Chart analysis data
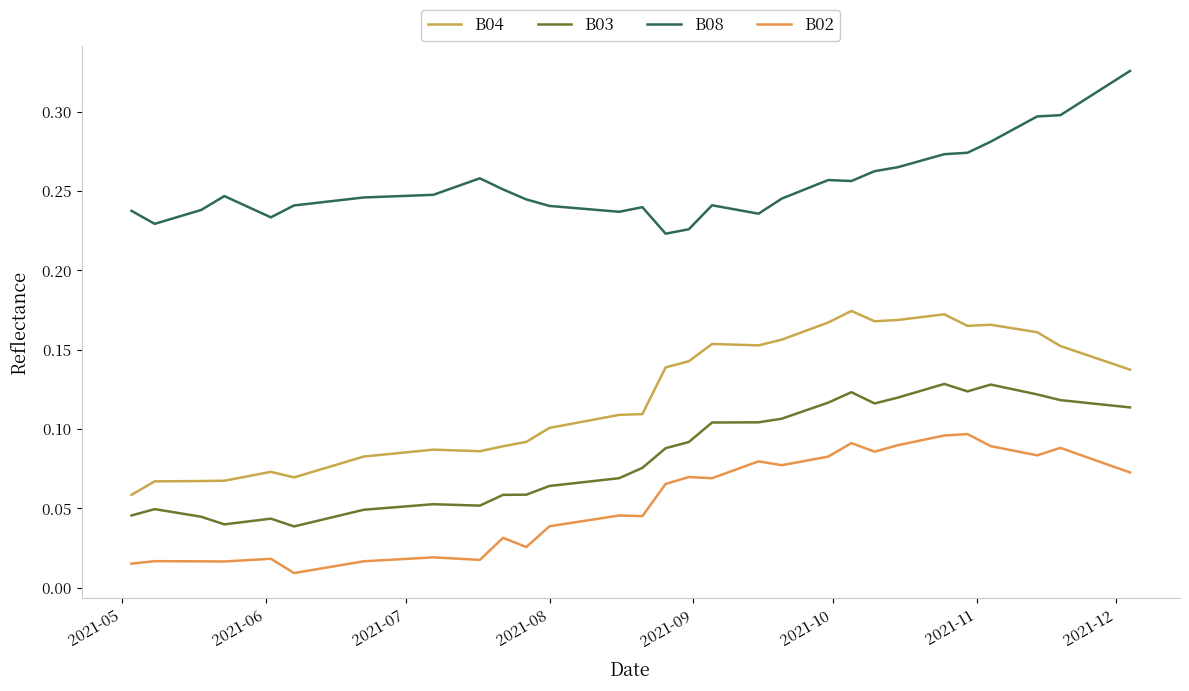

List the series in order of their peak value, lowest first.

B02, B03, B04, B08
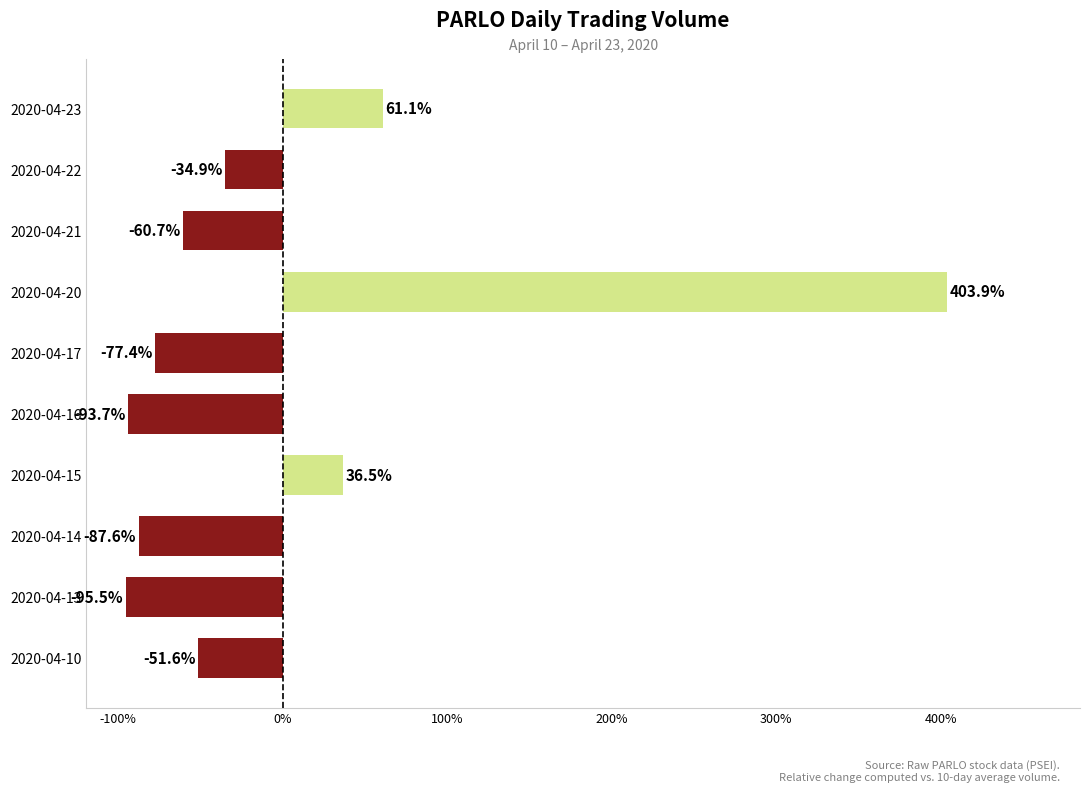

The value at 2020-04-20 is 242.8. True or false?

False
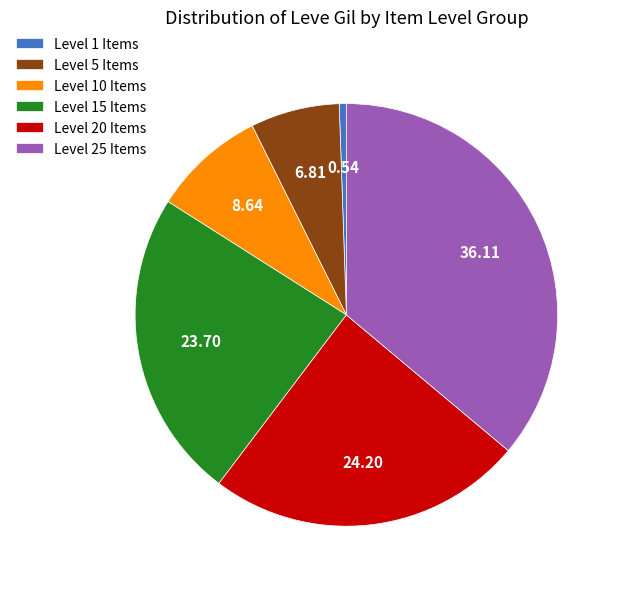

Between Level 25 Items and Level 15 Items, which is larger?

Level 25 Items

### ABOUT THIS EXERCISE:
Swap every "Items" for "Units" in the material from the line with "B02, B03, B04, B08" through the end of the material, leaving everything else unchanged. Leave the pictures out of your answer.

### YOUR RESPONSE:
B02, B03, B04, B08

The value at 2020-04-20 is 242.8. True or false?

False

Between Level 25 Units and Level 15 Units, which is larger?

Level 25 Units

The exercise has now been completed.